Express every line of text in the data below as a JSON list of strings, one string per line, with blank lines omitted. Leave out the pictures.

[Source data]
※

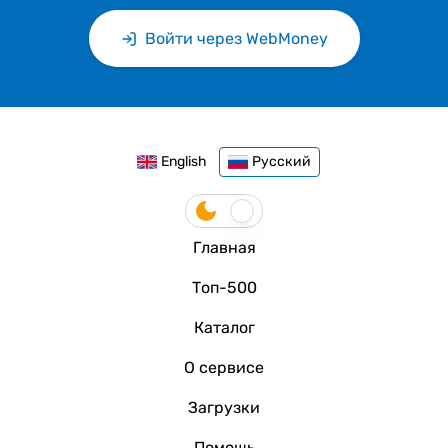
Войти через WebMoney
English
Русский
Главная
Топ-500
Каталог
О сервисе
Загрузки
Помощь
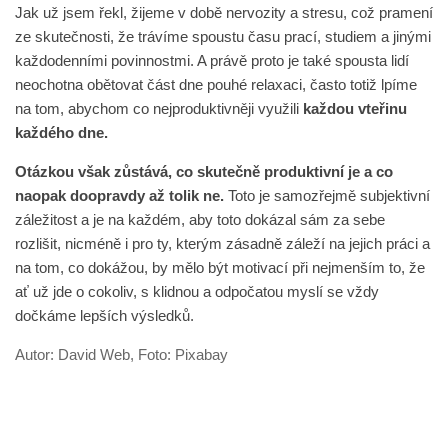
Jak už jsem řekl, žijeme v době nervozity a stresu, což pramení
ze skutečnosti, že trávíme spoustu času prací, studiem a jinými
každodenními povinnostmi. A právě proto je také spousta lidí
neochotna obětovat část dne pouhé relaxaci, často totiž lpíme
na tom, abychom co nejproduktivněji využili
každou vteřinu
každého dne.
Otázkou však zůstává, co skutečně produktivní je a co
naopak doopravdy až tolik ne.
Toto je samozřejmě subjektivní
záležitost a je na každém, aby toto dokázal sám za sebe
rozlišit, nicméně i pro ty, kterým zásadně záleží na jejich práci a
na tom, co dokážou, by mělo být motivací při nejmenším to, že
ať už jde o cokoliv, s klidnou a odpočatou myslí se vždy
dočkáme lepších výsledků.
Autor: David Web, Foto: Pixabay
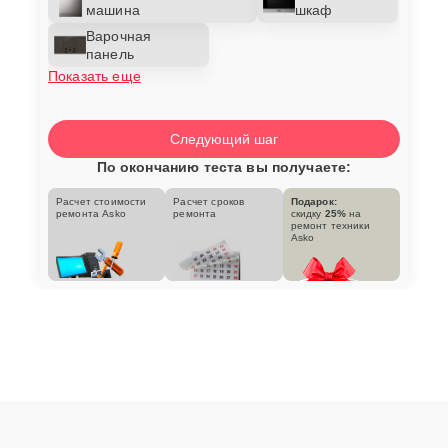
машина
шкаф
Варочная
панель
Показать еще
Следующий шаг
По окончанию теста вы получаете:
Расчет стоимости
Расчет сроков
Подарок:
ремонта Asko
ремонта
скидку
25%
на
ремонт техники
Asko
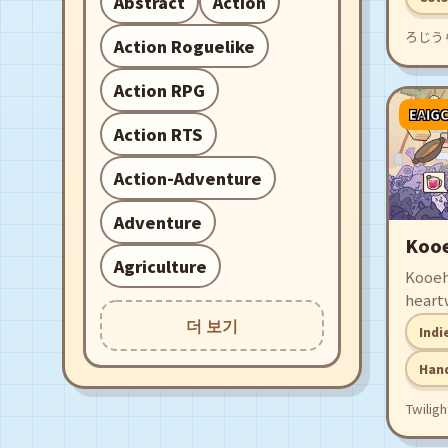
Abstract
Action
no-Mi
ろじう
stop 
Action Roguelike
as Ka
Action RPG
EAIG
Action RTS
Action-Adventure
Adventure
Kooe
Agriculture
Kooeh:
heart
drive
더 보기
Indi
game 
family
Han
family
Twilig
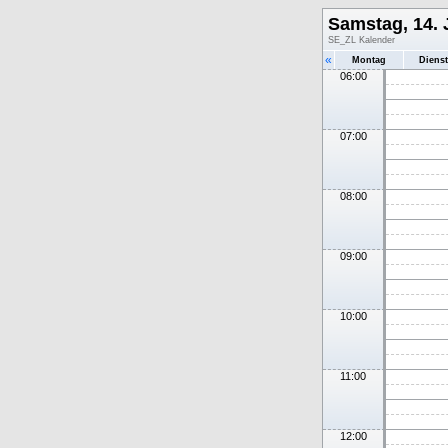
Samstag, 14. 
SE_ZL Kalender
«
Montag
Diens
06:00
07:00
08:00
09:00
10:00
11:00
12:00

※

OUTPUT:
[
  "Войти через WebMoney",
  "English",
  "Русский",
  "Главная",
  "Топ-500",
  "Каталог",
  "О сервисе",
  "Загрузки",
  "Помощь",
  "Jak už jsem řekl, žijeme v době nervozity a stresu, což pramení",
  "ze skutečnosti, že trávíme spoustu času prací, studiem a jinými",
  "každodenními povinnostmi. A právě proto je také spousta lidí",
  "neochotna obětovat část dne pouhé relaxaci, často totiž lpíme",
  "na tom, abychom co nejproduktivněji využili",
  "každou vteřinu",
  "každého dne.",
  "Otázkou však zůstává, co skutečně produktivní je a co",
  "naopak doopravdy až tolik ne.",
  "Toto je samozřejmě subjektivní",
  "záležitost a je na každém, aby toto dokázal sám za sebe",
  "rozlišit, nicméně i pro ty, kterým zásadně záleží na jejich práci a",
  "na tom, co dokážou, by mělo být motivací při nejmenším to, že",
  "ať už jde o cokoliv, s klidnou a odpočatou myslí se vždy",
  "dočkáme lepších výsledků.",
  "Autor: David Web, Foto: Pixabay",
  "машина",
  "шкаф",
  "Варочная",
  "панель",
  "Показать еще",
  "Следующий шаг",
  "По окончанию теста вы получаете:",
  "Расчет стоимости",
  "Расчет сроков",
  "Подарок:",
  "ремонта Asko",
  "ремонта",
  "скидку",
  "25%",
  "на",
  "ремонт техники",
  "Asko",
  "Abstract",
  "Action",
  "no-Mi",
  "ろじう",
  "stop ",
  "Action Roguelike",
  "as Ka",
  "Action RPG",
  "EAIG",
  "Action RTS",
  "Action-Adventure",
  "Adventure",
  "Kooe",
  "Agriculture",
  "Kooeh:",
  "heart",
  "drive",
  "더 보기",
  "Indi",
  "game ",
  "family",
  "Han",
  "family",
  "Twilig",
  "Samstag, 14. ",
  "SE_ZL Kalender",
  "«",
  "Montag",
  "Diens",
  "06:00",
  "07:00",
  "08:00",
  "09:00",
  "10:00",
  "11:00",
  "12:00"
]